Student-athletes can earn NIL and other compensation, hire agents, and gain clearer contract/privacy protections (written-contract rules, privacy for NIL deals, agent disclosures), while some rules cap agent fees and create a compensation-pool floor that increases transparency and athlete representation in governance.
Student-athletes receive stronger health, safety, and academic support: guaranteed medical care and out-of-pocket expense coverage (during enrollment and for years after separation), expanded mental-health services, independent return-to-play decisions, maintained grants-in-aid, and degree-completion aid.
Students, families, and the public gain more transparency about mandatory athletic fees, institutional athletic revenues, and aggregated/anonymized NIL data, helping reveal how fees are used and pressuring institutions to limit wasteful spending.
Students, taxpayers, and colleges face substantial new administrative, reporting, and compliance costs (data collection, verification, studies, agent-certification, monitoring and public disclosures) that are likely to be borne by institutions, students (through fees/tuition), or taxpayers.
Student-athletes — especially at some schools — may see reduced local compensation opportunities because donor restrictions, broad definitions of 'associated' actors, revenue-counting toward pool limits, and pool management can constrain NIL deals and payments.
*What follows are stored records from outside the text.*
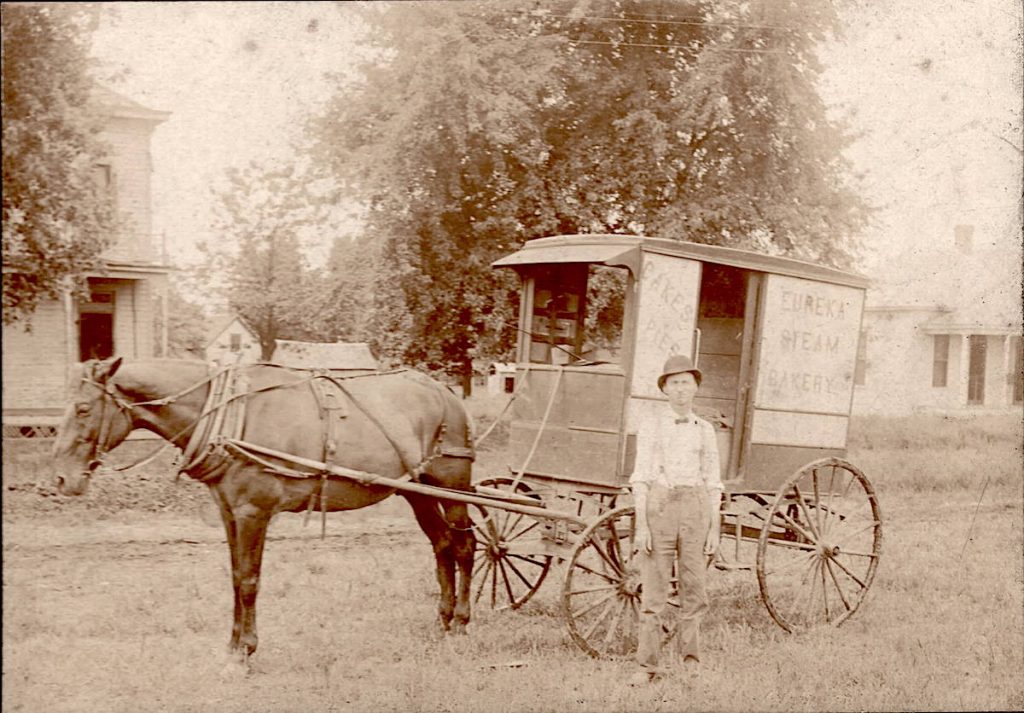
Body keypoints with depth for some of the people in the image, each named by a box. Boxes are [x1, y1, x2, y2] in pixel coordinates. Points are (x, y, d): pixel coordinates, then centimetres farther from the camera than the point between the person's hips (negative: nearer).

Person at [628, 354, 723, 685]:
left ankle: (688, 653, 20)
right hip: (659, 507, -2)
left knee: (694, 588, 3)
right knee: (653, 591, -2)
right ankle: (648, 665, 3)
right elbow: (640, 479, 0)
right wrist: (641, 525, -8)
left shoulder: (705, 430, 11)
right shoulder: (651, 428, 4)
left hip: (695, 509, 2)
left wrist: (715, 527, 5)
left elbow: (712, 482, 12)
States and localities lose authority to set or enforce stronger labor, compensation, privacy, or athlete-protection rules (federal preemption of state laws and limits on reclassification as employees), reducing state-level remedies and policy flexibility.
Based on analysis of 12 sections of legislative text.
Requires public reporting of athletic fee use, bans student‑fee support at very high media‑revenue schools, protects NIL rights, regulates agents, and mandates athlete supports at large programs.
Requires colleges to report and publish detailed data on student athletic fees and how those fees are used, and bans use of student fees for athletics at institutions with very large media‑rights revenue beginning in academic year 2028–2029. Protects student athletes’ ability to sign name/image/likeness (NIL) deals and to hire agents, sets contract form and disclosure rules, and creates new supports and medical/degree protections at high‑revenue schools. Also preempts conflicting state and local laws on student‑athlete compensation, directs studies and recurring compliance reports, gives interstate athletic associations new rulemaking powers (including setting minimum compensation pool shares for top earning members), provides limited antitrust immunity for certain actions, and bars treating student athletes as employees solely for participating on varsity teams.